About Helen McKerral

Horticultural journalist, photographer, contributor to many garden magazines, and author of 'Gardening on a Shoestring'. Adelaide Hills, South Australia

3 thoughts on “How to install inline drip irrigation – tips and tricks

  1. Funny timing for me – I’ve just ripped out a whole lot of Netafim inline drip irrigation from my garden. I’ve found that my soil texture is too sandy for it to work well, as water just doesn’t move sideways in the soil nearly far enough to cover the whole area. I’d need to have so many metres coiled through the garden there’d be no room for plants! I’m guessing your soil has a good amount of clay in it?

  2. David McKechnie on said:

    After maintaining various installations, I do look forward to your next posting about replanting though the irrigation system. Although it comes down to horses for courses.

    Dripline is useful for row edges, hedges lines or have an inter row spacing of not more than 200mm. Within garden beds because it is dynamic with pant growth, planting times, root depths soil type (potting medias) I use OCTA 8 or shrubber type emitters.

» **WORK ITEM A**
Answer the following questions using the drip irrigation page above.
(i) What is the title of the book that Helen McKerral wrote?
(ii) According to the first comment, what soil texture made the inline drip irrigation work poorly?
(iii) Which types of emitters does David McKechnie use within garden beds?
» **WORK ITEM B**
Duplicate the part of the drip irrigation page above that runs from "1. Funny timing" up to and including "clay in it?".

» **PROVIDED INFORMATION**

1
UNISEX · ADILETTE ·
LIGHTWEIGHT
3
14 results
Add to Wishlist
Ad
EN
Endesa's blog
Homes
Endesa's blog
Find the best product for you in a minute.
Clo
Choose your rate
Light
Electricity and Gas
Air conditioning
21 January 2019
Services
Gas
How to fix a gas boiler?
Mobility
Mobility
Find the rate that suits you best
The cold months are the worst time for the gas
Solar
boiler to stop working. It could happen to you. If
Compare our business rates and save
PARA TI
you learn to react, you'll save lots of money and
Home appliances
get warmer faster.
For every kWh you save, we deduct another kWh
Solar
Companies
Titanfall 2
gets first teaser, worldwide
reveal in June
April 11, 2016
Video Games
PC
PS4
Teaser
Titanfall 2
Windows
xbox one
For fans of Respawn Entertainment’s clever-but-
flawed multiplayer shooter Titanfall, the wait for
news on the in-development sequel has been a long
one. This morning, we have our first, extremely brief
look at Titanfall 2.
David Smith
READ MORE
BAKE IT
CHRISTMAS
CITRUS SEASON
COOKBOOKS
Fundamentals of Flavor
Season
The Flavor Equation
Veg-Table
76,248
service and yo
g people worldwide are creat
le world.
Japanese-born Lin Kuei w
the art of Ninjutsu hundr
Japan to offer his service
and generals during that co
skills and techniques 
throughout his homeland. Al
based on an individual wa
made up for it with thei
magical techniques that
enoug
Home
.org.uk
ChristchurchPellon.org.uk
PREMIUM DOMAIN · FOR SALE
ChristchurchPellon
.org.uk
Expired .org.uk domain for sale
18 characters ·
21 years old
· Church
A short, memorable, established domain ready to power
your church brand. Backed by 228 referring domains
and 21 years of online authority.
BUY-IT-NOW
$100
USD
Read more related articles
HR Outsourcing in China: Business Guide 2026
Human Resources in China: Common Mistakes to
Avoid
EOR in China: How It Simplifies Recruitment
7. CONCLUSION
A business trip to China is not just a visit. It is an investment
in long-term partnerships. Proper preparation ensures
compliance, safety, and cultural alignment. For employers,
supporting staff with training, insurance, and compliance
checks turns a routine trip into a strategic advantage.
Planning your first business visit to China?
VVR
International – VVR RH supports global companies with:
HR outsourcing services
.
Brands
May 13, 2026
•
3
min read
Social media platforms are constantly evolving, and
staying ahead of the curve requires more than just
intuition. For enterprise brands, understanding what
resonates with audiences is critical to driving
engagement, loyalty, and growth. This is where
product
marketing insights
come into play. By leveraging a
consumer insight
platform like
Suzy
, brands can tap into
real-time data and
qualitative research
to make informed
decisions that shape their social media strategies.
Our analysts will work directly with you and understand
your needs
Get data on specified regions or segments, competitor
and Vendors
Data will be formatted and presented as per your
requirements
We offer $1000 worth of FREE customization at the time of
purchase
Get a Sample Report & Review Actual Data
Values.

» **EXERCISE OUTPUT A**
(i) 'Gardening on a Shoestring'
(ii) A soil texture that is too sandy
(iii) OCTA 8 or shrubber type emitters

» **EXERCISE OUTPUT B**
1. Funny timing for me – I’ve just ripped out a whole lot of Netafim inline drip irrigation from my garden. I’ve found that my soil texture is too sandy for it to work well, as water just doesn’t move sideways in the soil nearly far enough to cover the whole area. I’d need to have so many metres coiled through the garden there’d be no room for plants! I’m guessing your soil has a good amount of clay in it?